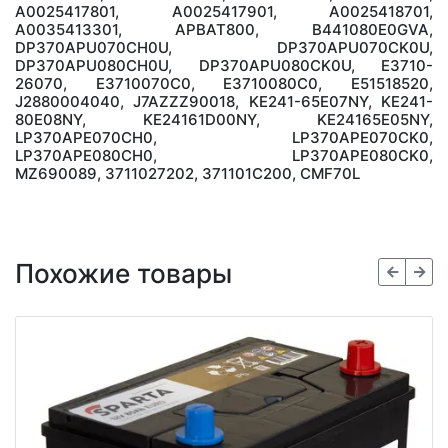
A0025417801, A0025417901, A0025418701,
A0035413301, APBAT800, B441080E0GVA,
DP370APU070CH0U, DP370APU070CK0U,
DP370APU080CH0U, DP370APU080CK0U, E3710-
26070, E3710070C0, E3710080C0, E51518520,
J2880004040, J7AZZZ90018, KE241-65E07NY, KE241-
80E08NY, KE24161D00NY, KE24165E05NY,
LP370APE070CH0, LP370APE070CK0,
LP370APE080CH0, LP370APE080CK0,
MZ690089, 3711027202, 371101C200, CMF70L
Похожие товары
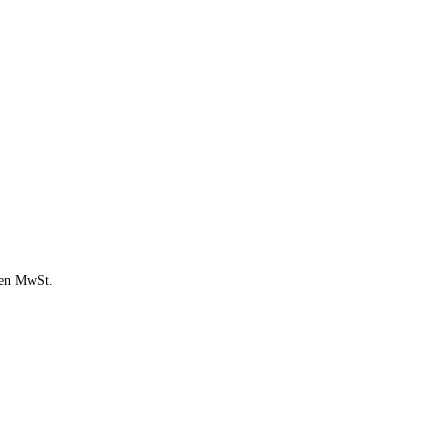
chen MwSt.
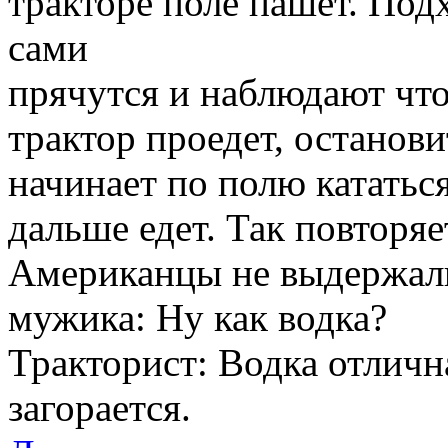
тракторе поле пашет. Подх
сами
прячутся и наблюдают что
трактор проедет, останов
начинает по полю кататься,
дальше едет. Так повторяе
Американцы не выдержали
мужика: Ну как водка?
Тракторист: Водка отличн
загорается.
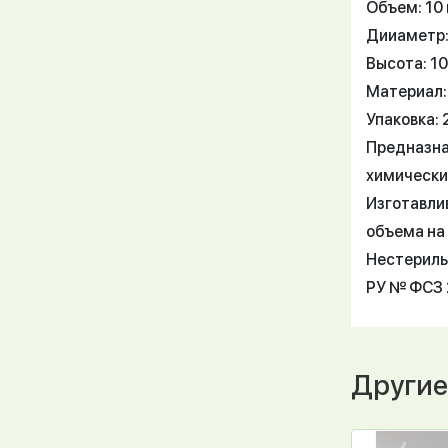
Объем: 10
Дииаметр:
Высота: 1
Материал:
Упаковка: 
Предназна
химически
Изготавли
объема на 
Нестериль
РУ № ФСЗ 
Другие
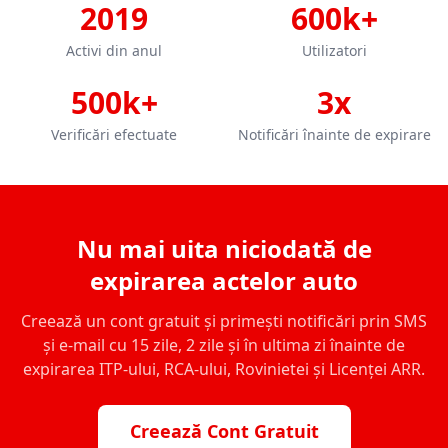
2019
600k+
Activi din anul
Utilizatori
500k+
3x
Verificări efectuate
Notificări înainte de expirare
Nu mai uita niciodată de
expirarea actelor auto
Creează un cont gratuit și primești notificări prin SMS
și e-mail cu 15 zile, 2 zile și în ultima zi înainte de
expirarea ITP-ului, RCA-ului, Rovinietei și Licenței ARR.
Creează Cont Gratuit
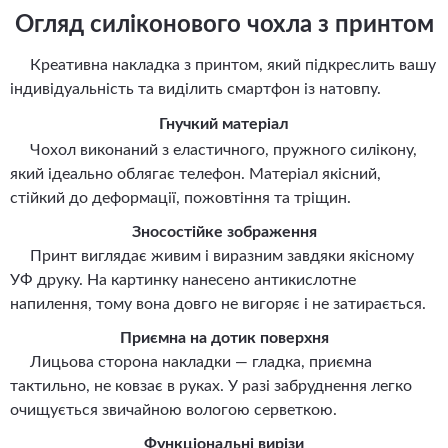
Огляд силіконового чохла з принтом
Креативна накладка з принтом, який підкреслить вашу
індивідуальність та виділить смартфон із натовпу.
Гнучкий матеріал
Чохол виконаний з еластичного, пружного силікону,
який ідеально облягає телефон. Матеріал якісний,
стійкий до деформації, пожовтіння та тріщин.
Зносостійке зображення
Принт виглядає живим і виразним завдяки якісному
УФ друку. На картинку нанесено антикислотне
напилення, тому вона довго не вигоряє і не затирається.
Приємна на дотик поверхня
Лицьова сторона накладки — гладка, приємна
тактильно, не ковзає в руках. У разі забруднення легко
очищується звичайною вологою серветкою.
Функціональні вирізи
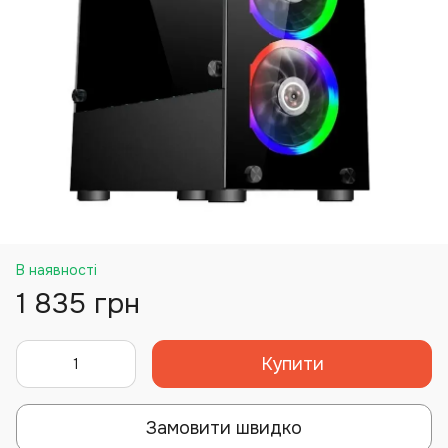
В наявності
1 835 грн
Купити
Замовити швидко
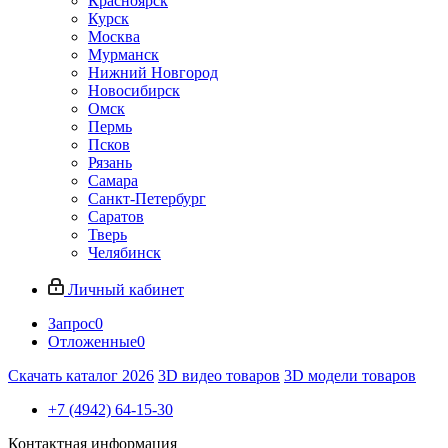
Красноярск
Курск
Москва
Мурманск
Нижний Новгород
Новосибирск
Омск
Пермь
Псков
Рязань
Самара
Санкт-Петербург
Саратов
Тверь
Челябинск
Личный кабинет
Запрос
0
Отложенные
0
Скачать каталог 2026
3D видео товаров
3D модели товаров
+7 (4942) 64-15-30
Контактная информация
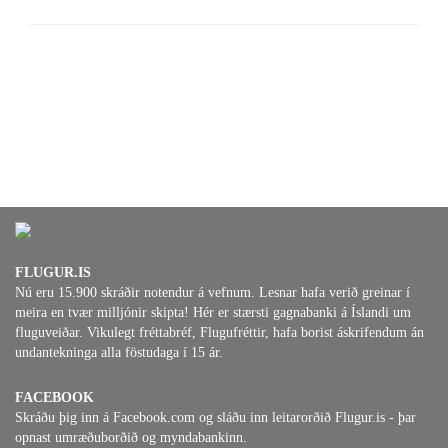
FLUGUR.IS
Nú eru 15.900 skráðir notendur á vefnum. Lesnar hafa verið greinar í
meira en tvær milljónir skipta! Hér er stærsti gagnabanki á Íslandi um
fluguveiðar. Vikulegt fréttabréf, Flugufréttir, hafa borist áskrifendum án
undantekninga alla föstudaga í 15 ár.
FACEBOOK
Skráðu þig inn á Facebook.com og sláðu inn leitarorðið Flugur.is - þar
opnast umræðuborðið og myndabankinn.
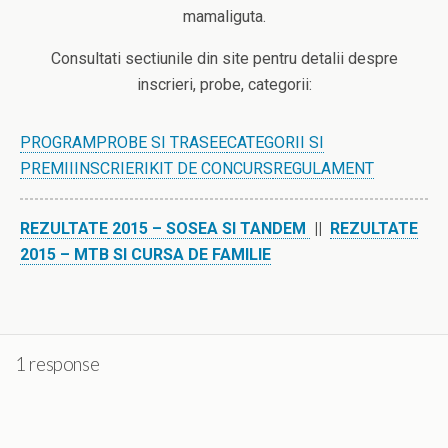
mamaliguta.
Consultati sectiunile din site pentru detalii despre
inscrieri, probe, categorii:
PROGRAM
PROBE SI TRASEE
CATEGORII SI
PREMII
INSCRIERI
KIT DE CONCURS
REGULAMENT
REZULTATE
2015 – SOSEA SI TANDEM
||
REZULTATE
2015 – MTB SI CURSA DE FAMILIE
1 response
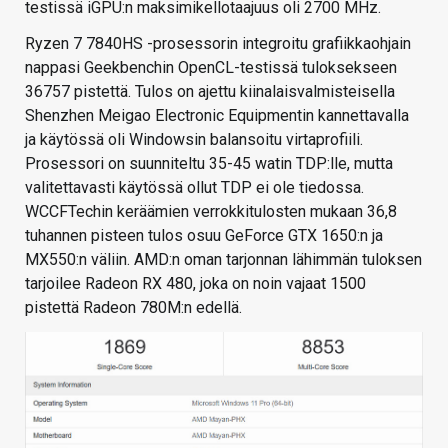
testissä iGPU:n maksimikellotaajuus oli 2700 MHz.
Ryzen 7 7840HS -prosessorin integroitu grafiikkaohjain
nappasi Geekbenchin OpenCL-testissä tuloksekseen
36757 pistettä. Tulos on ajettu kiinalaisvalmisteisella
Shenzhen Meigao Electronic Equipmentin kannettavalla
ja käytössä oli Windowsin balansoitu virtaprofiili.
Prosessori on suunniteltu 35-45 watin TDP:lle, mutta
valitettavasti käytössä ollut TDP ei ole tiedossa.
WCCFTechin keräämien verrokkitulosten mukaan 36,8
tuhannen pisteen tulos osuu GeForce GTX 1650:n ja
MX550:n väliin. AMD:n oman tarjonnan lähimmän tuloksen
tarjoilee Radeon RX 480, joka on noin vajaat 1500
pistettä Radeon 780M:n edellä.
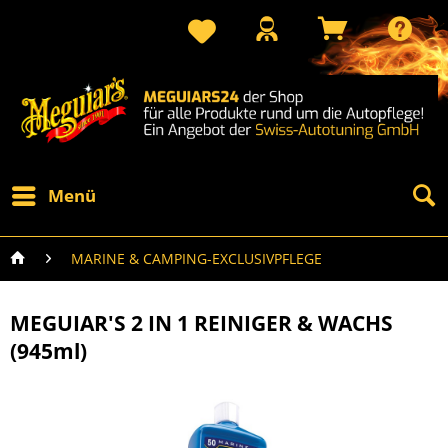
Menü
MARINE & CAMPING-EXCLUSIVPFLEGE
MEGUIAR'S 2 IN 1 REINIGER & WACHS
(945ml)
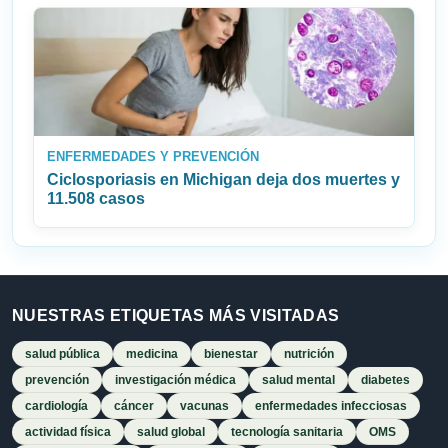
ENFERMEDADES Y PREVENCIÓN
Ciclosporiasis en Michigan deja dos muertes y
11.508 casos
NUESTRAS ETIQUETAS MÁS VISITADAS
salud pública
medicina
bienestar
nutrición
prevención
investigación médica
salud mental
diabetes
cardiología
cáncer
vacunas
enfermedades infecciosas
actividad física
salud global
tecnología sanitaria
OMS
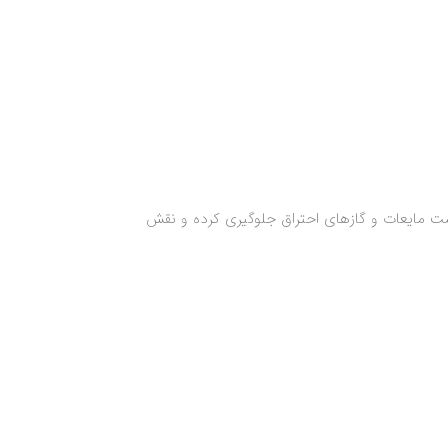
نشت مایعات و گازهای احتراق جلوگیری کرده و نقش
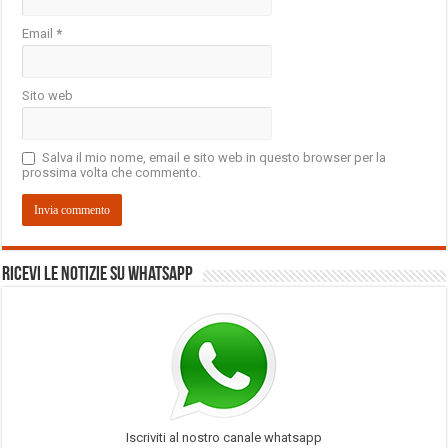
Email
*
Sito web
Salva il mio nome, email e sito web in questo browser per la
prossima volta che commento.
Ricevi le notizie su Whatsapp
Iscriviti al nostro canale whatsapp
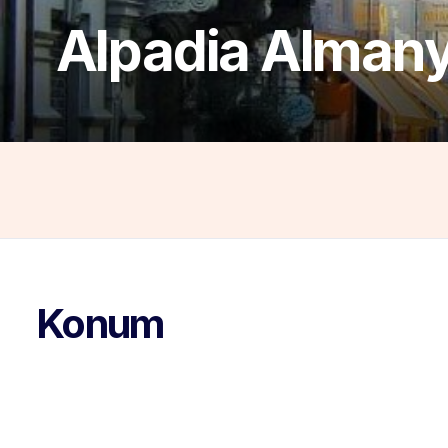
Alpadia Almanya
Konum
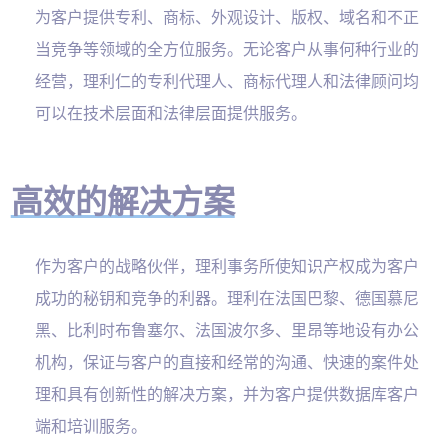
为客户提供专利、商标、外观设计、版权、域名和不正
当竞争等领域的全方位服务。无论客户从事何种行业的
经营，理利仁的专利代理人、商标代理人和法律顾问均
可以在技术层面和法律层面提供服务。
高效的解决方案
作为客户的战略伙伴，理利事务所使知识产权成为客户
成功的秘钥和竞争的利器。理利在法国巴黎、德国慕尼
黑、比利时布鲁塞尔、法国波尔多、里昂等地设有办公
机构，保证与客户的直接和经常的沟通、快速的案件处
理和具有创新性的解决方案，并为客户提供数据库客户
端和培训服务。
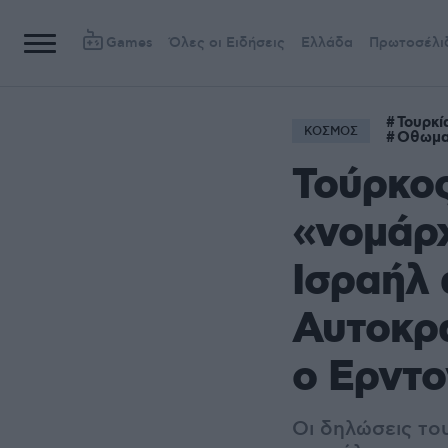
Games
Όλες οι Ειδήσεις
Ελλάδα
Πρωτοσέλι
Τουρκί
ΚΟΣΜΟΣ
Οθωμα
Τούρκος
«νομάρχ
Ισραήλ
Αυτοκρα
ο Ερντο
Οι δηλώσεις το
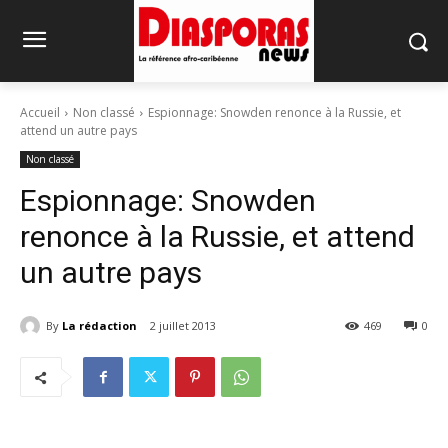
Accueil
Non classé
Espionnage: Snowden renonce à la Russie, et
attend un autre pays
Non classé
Espionnage: Snowden
renonce à la Russie, et attend
un autre pays
By
La rédaction
2 juillet 2013
469
0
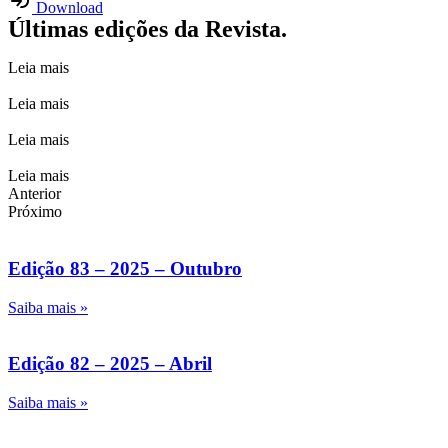
Download
Últimas edições da Revista.
Leia mais
Leia mais
Leia mais
Leia mais
Anterior
Próximo
Edição 83 – 2025 – Outubro
Saiba mais »
Edição 82 – 2025 – Abril
Saiba mais »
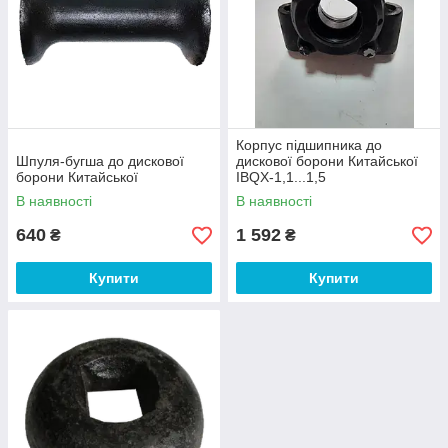
Корпус підшипника до
Шпуля-бугша до дискової
дискової борони Китайської
борони Китайської
IBQX-1,1...1,5
В наявності
В наявності
640
1 592
₴
₴
Купити
Купити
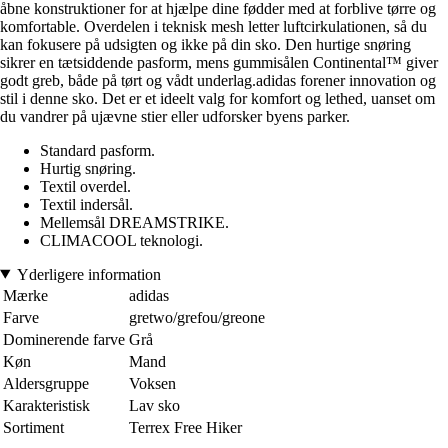
åbne konstruktioner for at hjælpe dine fødder med at forblive tørre og
komfortable. Overdelen i teknisk mesh letter luftcirkulationen, så du
kan fokusere på udsigten og ikke på din sko. Den hurtige snøring
sikrer en tætsiddende pasform, mens gummisålen Continental™ giver
godt greb, både på tørt og vådt underlag.adidas forener innovation og
stil i denne sko. Det er et ideelt valg for komfort og lethed, uanset om
du vandrer på ujævne stier eller udforsker byens parker.
Standard pasform.
Hurtig snøring.
Textil overdel.
Textil indersål.
Mellemsål DREAMSTRIKE.
CLIMACOOL teknologi.
Yderligere information
Mærke
adidas
Farve
gretwo/grefou/greone
Dominerende farve
Grå
Køn
Mand
Aldersgruppe
Voksen
Karakteristisk
Lav sko
Sortiment
Terrex Free Hiker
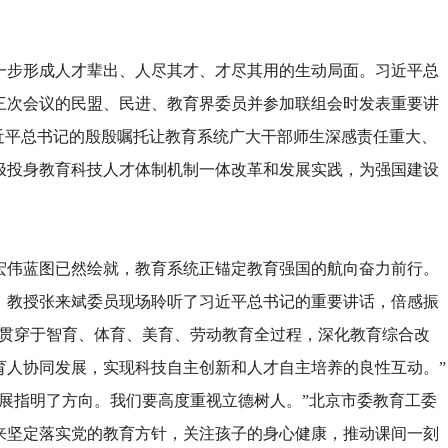
一步形成人才辈出、人尽其才、才尽其用的生动局面。习近平总
届三次会议的民盟、民进、教育界委员并参加联组会时发表重要讲
近平总书记的殷殷嘱托让教育系统广大干部师生深感责任重大、
极投身教育科技人才体制机制一体改革和发展实践，为强国建设
宏伟蓝图已然绘就，教育系统正锚定教育强国的航向奋力前行。
）教授张来斌委员现场聆听了习近平总书记的重要讲话，倍感振
育贯穿于智育、体育、美育、劳动教育全过程，深化教育综合改
育人协同发展，实现科技自主创新和人才自主培养的良性互动。”
展指明了方向。我们要高度重视立德树人。”北京市委教育工委
来坚定落实党的教育方针，关注孩子的身心健康，推动课间一刻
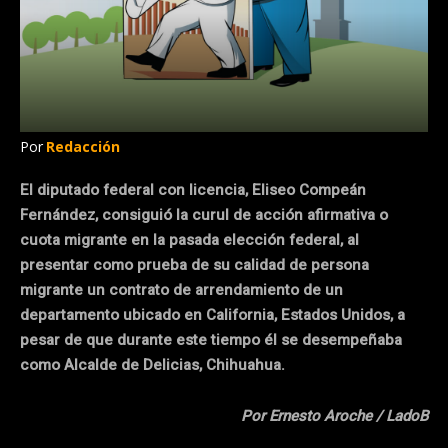
Por
Redacción
El diputado federal con licencia, Eliseo Compeán
Fernández, consiguió la curul de acción afirmativa o
cuota migrante en la pasada elección federal, al
presentar como prueba de su calidad de persona
migrante un contrato de arrendamiento de un
departamento ubicado en California, Estados Unidos, a
pesar de que durante este tiempo él se desempeñaba
como Alcalde de Delicias, Chihuahua.
Por Ernesto Aroche / LadoB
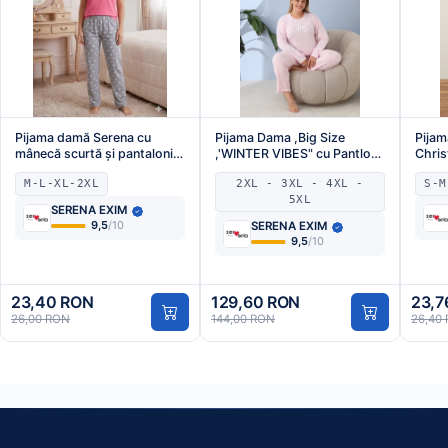
Pijama damă Serena cu
Pijama Dama ,Big Size
Pijam
mânecă scurtă și pantaloni
,'WINTER VIBES" cu Pantloni
Chris
lungi, roz, imprimeu Love,
si Maneca lunga, Culoare
,pant
M-L-XL-2XL
2XL - 3XL - 4XL -
S-M
Engros
Roz Deschis,Engros
5XL
SERENA EXIM
9,5
/10
SERENA EXIM
9,5
/10
23,40 RON
129,60 RON
23,7
26,00 RON
144,00 RON
26,40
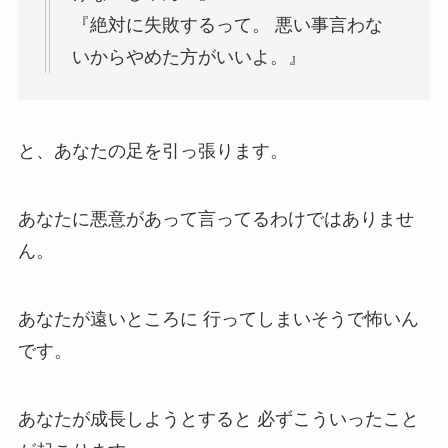
『絶対に失敗するって。 悪い事言わな
いからやめた方がいいよ。』
と、あなたの足を引っ張ります。
あなたに悪意があって言ってるわけではありませ
ん。
あなたが遠いところに 行ってしまいそうで怖いん
です。
あなたが成長しようとすると 必ずこういったこと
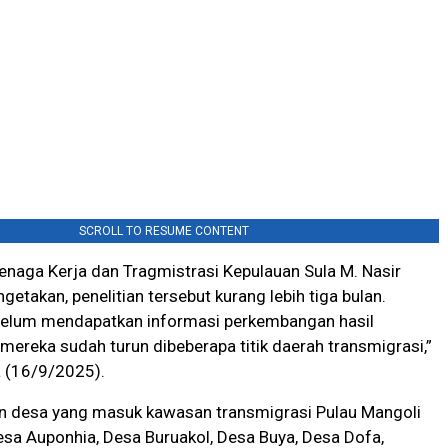
SCROLL TO RESUME CONTENT
enaga Kerja dan Tragmistrasi Kepulauan Sula M. Nasir
getakan, penelitian tersebut kurang lebih tiga bulan.
elum mendapatkan informasi perkembangan hasil
i mereka sudah turun dibeberapa titik daerah transmigrasi,”
a (16/9/2025).
n desa yang masuk kawasan transmigrasi Pulau Mangoli
esa Auponhia, Desa Buruakol, Desa Buya, Desa Dofa,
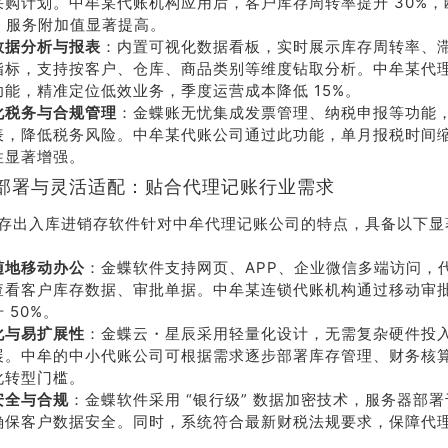
采购计划。中牟某代账机构应用后，客户库存周转率提升 30%，
%，服务附加值显著提高。
数据分析与报表
：内置可视化数据看板，实时展示库存周转率、
指标，支持按客户、仓库、商品类别等维度钻取分析。中牟某代
功能，精准定位低效业务，季度运营成本降低 15%。
化税务与合规管理
：金蝶账无忧集成发票管理、纳税申报等功能
表，降低税务风险。中牟某代账公司通过此功能，单月报税时间缩短
性显著增强。
部署与灵活适配：贴合代理记账行业需求
存出入库进销存软件针对中牟代理记账公司的特点，具备以下显
随地移动办公
：金蝶软件支持网页、APP、企业微信多端访问，
荐
销售
查看客户库存数据、审批单据。中牟某连锁代账机构通过移动审
 50%。
礼
热线
化与易扩展性
：金蝶云・星辰采用轻量化设计，无需复杂硬件投
展。中牟的中小代账公司可根据需求逐步部署库存管理、财务核
化转型门槛。
户豪礼
400-178-
安全与合规
：金蝶软件采用 “银行级” 数据加密技术，服务器部
送
3238
确保客户数据安全。同时，系统符合最新财税法规要求，保障代
。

* ASSIGNED TASK
Provide the count of lines in the data above that include the word "attend", with no added text.

* RESPONSE
2